The ambergris

Oct 6, 2007 17:02 GMT  ·  By

If we pay huge prices for perfumes coming from the anal glands of the musk deer and civet cat and coffee coming from the dung of civet cat, why should we be surprised by the fact that one the most expensive perfumes is actually vomit?

Ambergris comes from the intestines of the sperm whales. It is actually a biliary secretion whose role has been puzzling the researches throughout time. Sperm whales feed exclusively on squids, the giant ones being preferred. Many believe that amber is secreted to protect the intestine of the whale against the tough beaks of the squids. The whale expels from time to time the ambergris with the embedded beaks (many lumps of ambergris have them).

The lumps vary greatly in shape and size, from 14 g to over 100 pounds (45 kg) and can be encountered floating on the sea, or on the beaches.

Newly expelled ambergris has an intense smell of feces, but after spending at least 10 years on the seawater, exposed to sun bleaching and oxidation, the initial white, soft substance turns into a gray-black stuff, with a crusty and waxy texture, spreading a sweet, musky, mossy, earthy, marine, and attractive smell that many top fragrance makers say it confers a highly appealing trait to perfumes, being significantly richer and smoother than isopropanol, lacking the harshness of the latter.

Ambergris is found in all warm and temperate oceans, where sperm whales hunt, but the biggest amount of commercially collected ambergris is that coming from the Bahama Islands and Providence Island. The fresh amber can also be encountered in the gut of whales, but it is in a white stinky stage.

Because of its source, natural ambergris does not offer a constant supply of high quality product, and synthetic products have been used to replace it. The main one is ambrox, obtained from sclareol (a product coming from clary sage). Microbial ambrox synthesis has also been developed.

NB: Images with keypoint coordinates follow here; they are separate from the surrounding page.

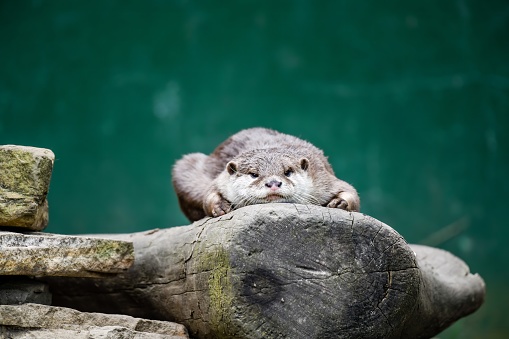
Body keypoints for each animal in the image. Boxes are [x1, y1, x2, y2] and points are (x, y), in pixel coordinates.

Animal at [173, 129, 360, 222]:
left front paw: (340, 202)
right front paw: (220, 206)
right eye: (254, 174)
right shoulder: (220, 179)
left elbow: (351, 191)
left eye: (287, 172)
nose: (273, 183)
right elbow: (208, 195)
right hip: (185, 166)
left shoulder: (321, 177)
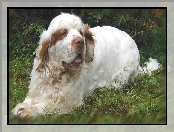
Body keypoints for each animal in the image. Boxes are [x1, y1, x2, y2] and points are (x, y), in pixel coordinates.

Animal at [11, 13, 160, 118]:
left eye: (80, 32)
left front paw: (26, 111)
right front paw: (20, 107)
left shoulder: (69, 101)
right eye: (63, 33)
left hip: (122, 75)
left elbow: (43, 106)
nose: (80, 41)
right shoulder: (37, 90)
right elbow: (28, 101)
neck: (57, 74)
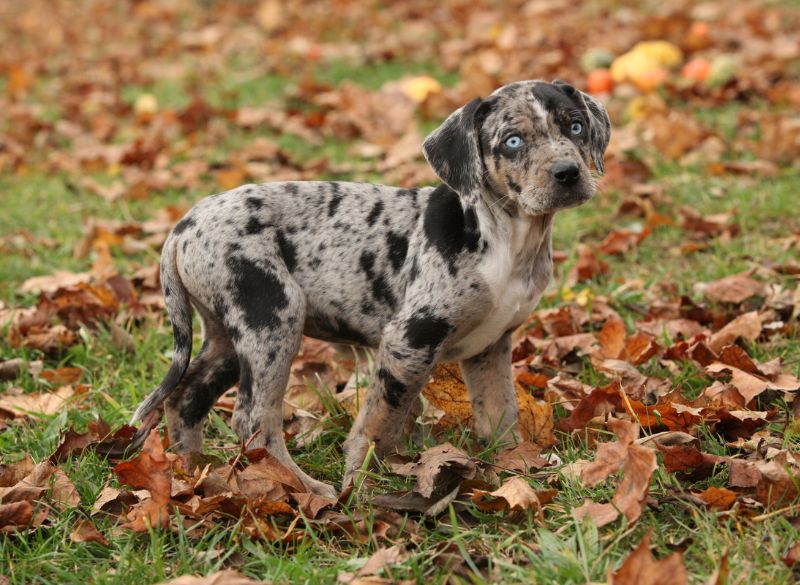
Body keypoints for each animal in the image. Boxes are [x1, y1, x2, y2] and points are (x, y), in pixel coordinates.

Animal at [131, 78, 608, 498]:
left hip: (230, 334)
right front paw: (361, 484)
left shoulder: (489, 348)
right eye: (512, 141)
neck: (509, 241)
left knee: (186, 398)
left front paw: (514, 469)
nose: (568, 173)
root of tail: (182, 227)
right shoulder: (409, 340)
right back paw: (304, 489)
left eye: (575, 127)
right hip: (273, 317)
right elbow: (381, 421)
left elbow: (500, 417)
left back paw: (193, 472)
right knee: (253, 421)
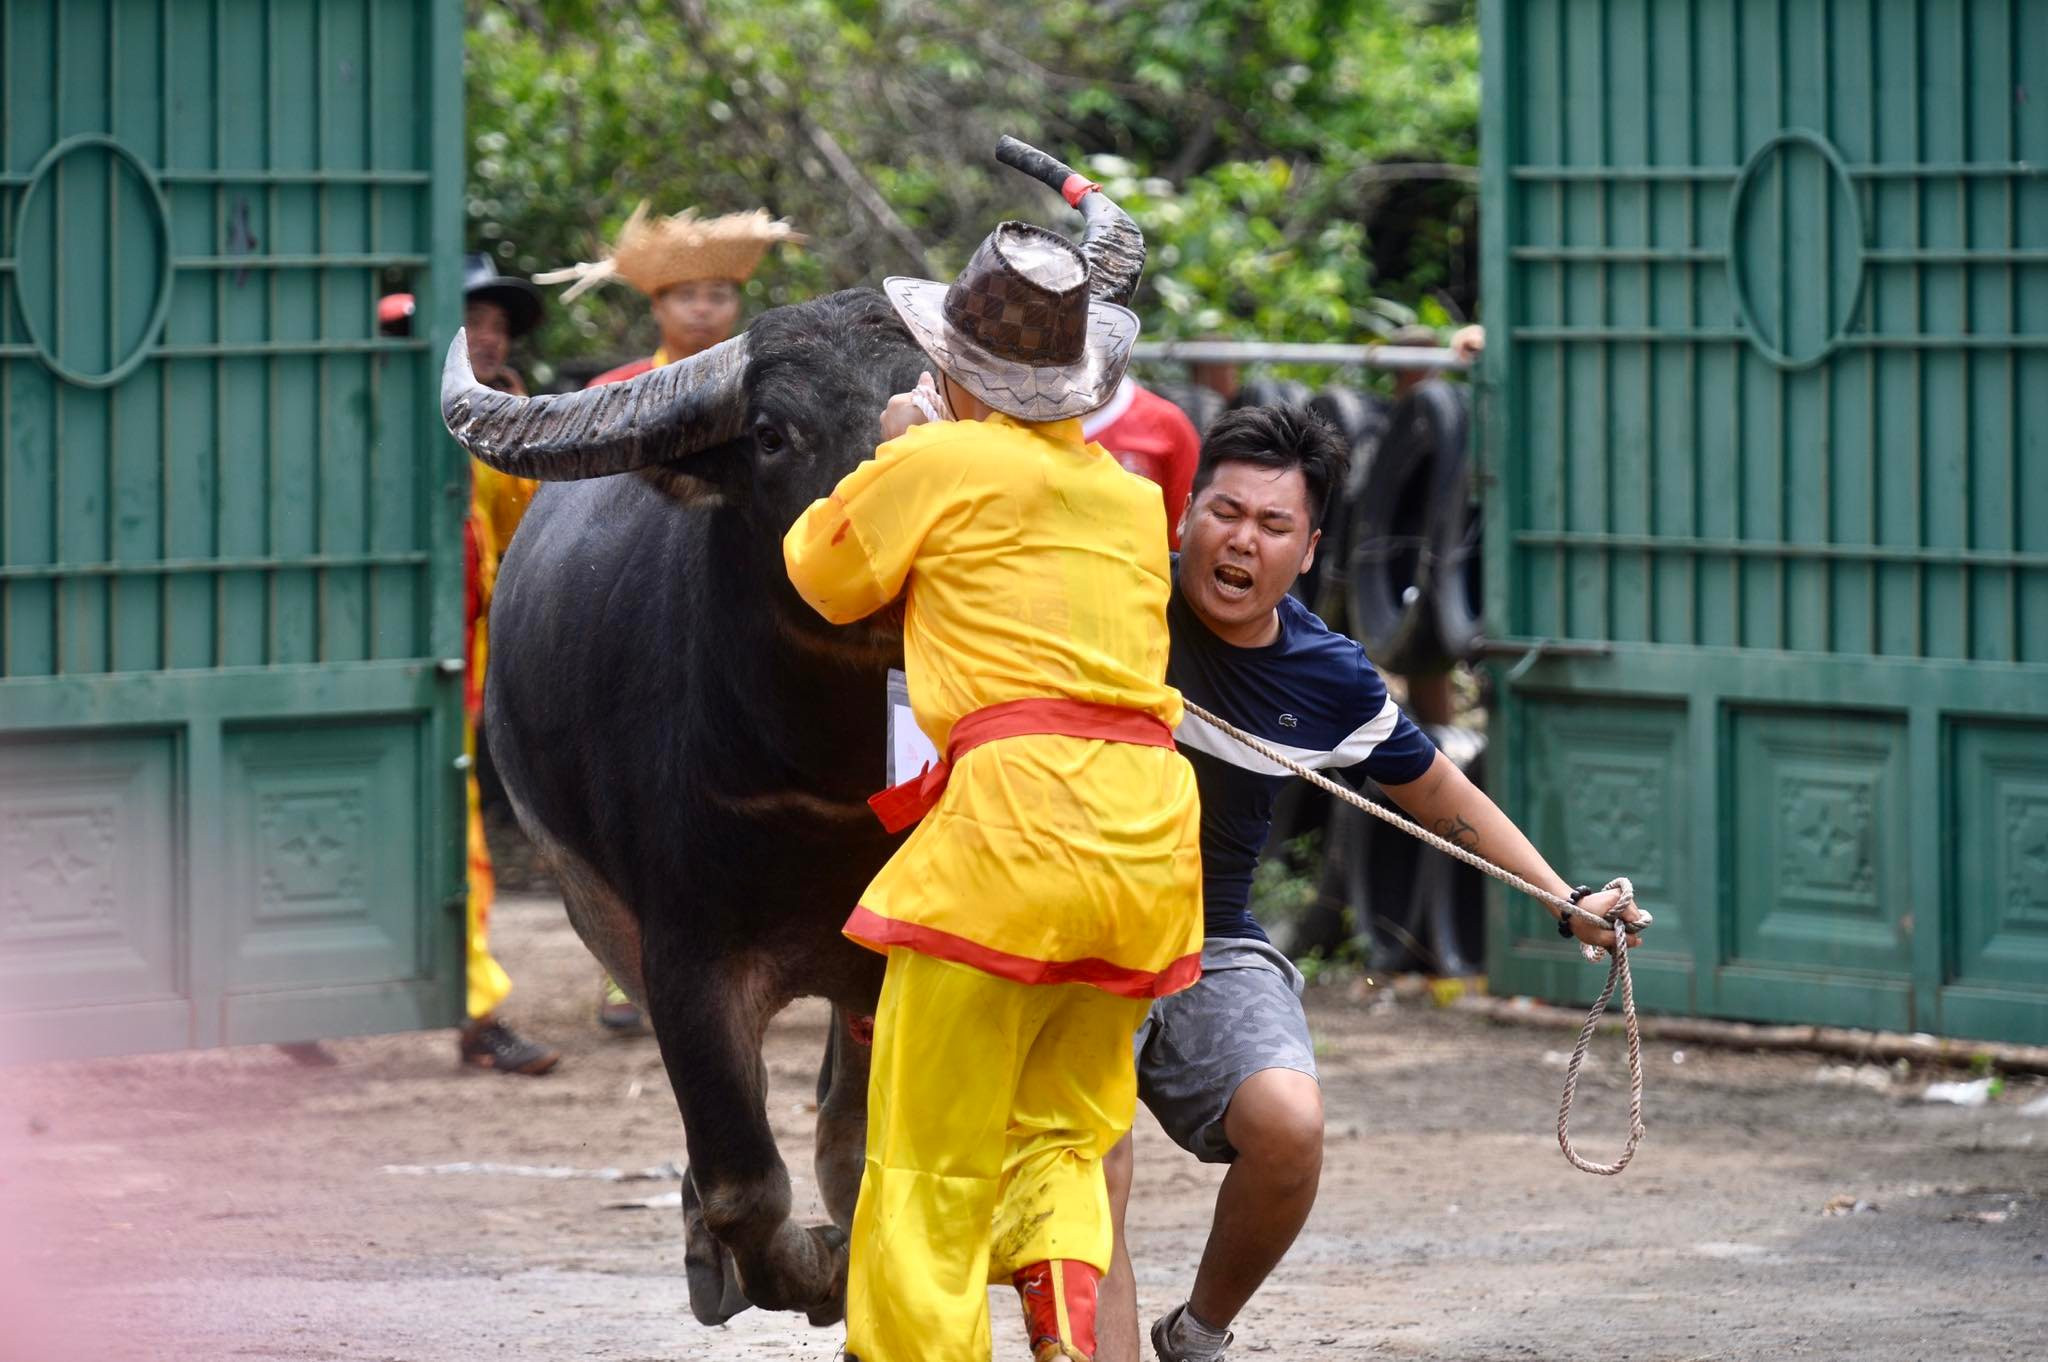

Sailors get rich when finding an ambergris lump. Raw stuff costs about USD $10 per gram, and high-quality material even more. A 32-pound (14.4 kg) lump washed up on an Australian beach in 2006 was sold for $ 750,000.

In other times, ambergris was used for making jewellery (especially beds) and even for flavoring foods and in medicine (but you can imagine that only royal houses and very rich people could afford this).